Replace each sequence of character tokens with a single string token whose value is the concatenation of all the characters in the character tokens.

For each start tag token, remove all but the first name/value pair for each name (i.e. remove duplicate attributes, keeping only the first one).

TODO(ianh): maybe sort the attributes?

For each end tag token, remove the attributes entirely.

If the token is a start tag token, notify the JavaScript token stream callback of the token.
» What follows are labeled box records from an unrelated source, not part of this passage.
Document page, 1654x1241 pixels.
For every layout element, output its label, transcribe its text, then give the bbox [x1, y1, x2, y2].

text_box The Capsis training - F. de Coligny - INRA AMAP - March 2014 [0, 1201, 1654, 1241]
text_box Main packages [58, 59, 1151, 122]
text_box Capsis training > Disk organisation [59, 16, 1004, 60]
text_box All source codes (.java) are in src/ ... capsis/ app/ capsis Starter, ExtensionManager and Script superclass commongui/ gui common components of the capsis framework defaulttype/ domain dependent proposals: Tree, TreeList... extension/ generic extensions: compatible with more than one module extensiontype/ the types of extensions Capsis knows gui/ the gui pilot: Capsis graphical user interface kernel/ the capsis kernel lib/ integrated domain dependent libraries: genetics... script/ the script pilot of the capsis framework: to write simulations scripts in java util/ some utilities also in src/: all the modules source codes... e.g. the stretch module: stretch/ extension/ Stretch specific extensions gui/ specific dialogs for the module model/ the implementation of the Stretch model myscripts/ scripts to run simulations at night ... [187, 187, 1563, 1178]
Then, pass the tokens to the tree construction stage.

Tree construction stage

To construct a node tree from a sequence of tokens and a document document:

Initialize the stack of open nodes to be document.
Initialize imported modules to an empty list.
Consider each token token in the sequence of tokens in turn, as follows. If a token is to be skipped, then jump straight to the next token, without doing any more work with the skipped token.
- If token is a string token,
  1. If the value of the token contains only U+0020 and U+000A characters, and there is no t element on the stack of open nodes, then skip the token.
  2. Create a text node node whose character data is the value of the token.
  3. Append node to the top node in the stack of open nodes.
- If token is a start tag token,
  1. If the tag name isn't a registered tag name, then yield until imported modules contains no entries with unresolved promises.
  2. If the tag name is registered, create an element node with tag name and attributes given by the token. Otherwise, create an element with the tag name “error” and the attributes given by the token.
  3. Append node to the top node in the stack of open nodes.
  4. Push node onto the top of the stack of open nodes.
  5. If node is a template element, then:
    1. Let fragment be the DocumentFragment object that the template element uses as its template contents container.
    2. Push fragment onto the top of the stack of open nodes. If node is an import element, then:
    3. Let url be the value of node's src attribute.
    4. Call parsing context's importModule() method, passing it url.
    5. Add the returned promise to imported modules; if node has an as attribute, associate the entry with that name.
- If token is an end tag token:
  1. If the tag name is registered, let tag name be that tag name. Otherwise, let tag name be “error”.
  2. Let node be the topmost node in the stack of open nodes whose tag name is tag name, if any. If there isn't one, skip this token.
  3. If there's a template element in the stack of open nodes above node, then skip this token.
  4. Pop nodes from the stack of open nodes until node has been popped.
  5. If node‘s tag name is script, then yield until imported modules contains no entries with unresolved promises, then execute the script given by the element’s contents, using the associated names as appropriate.
Yield until imported modules has no promises.
Fire a load event at the parsing context object.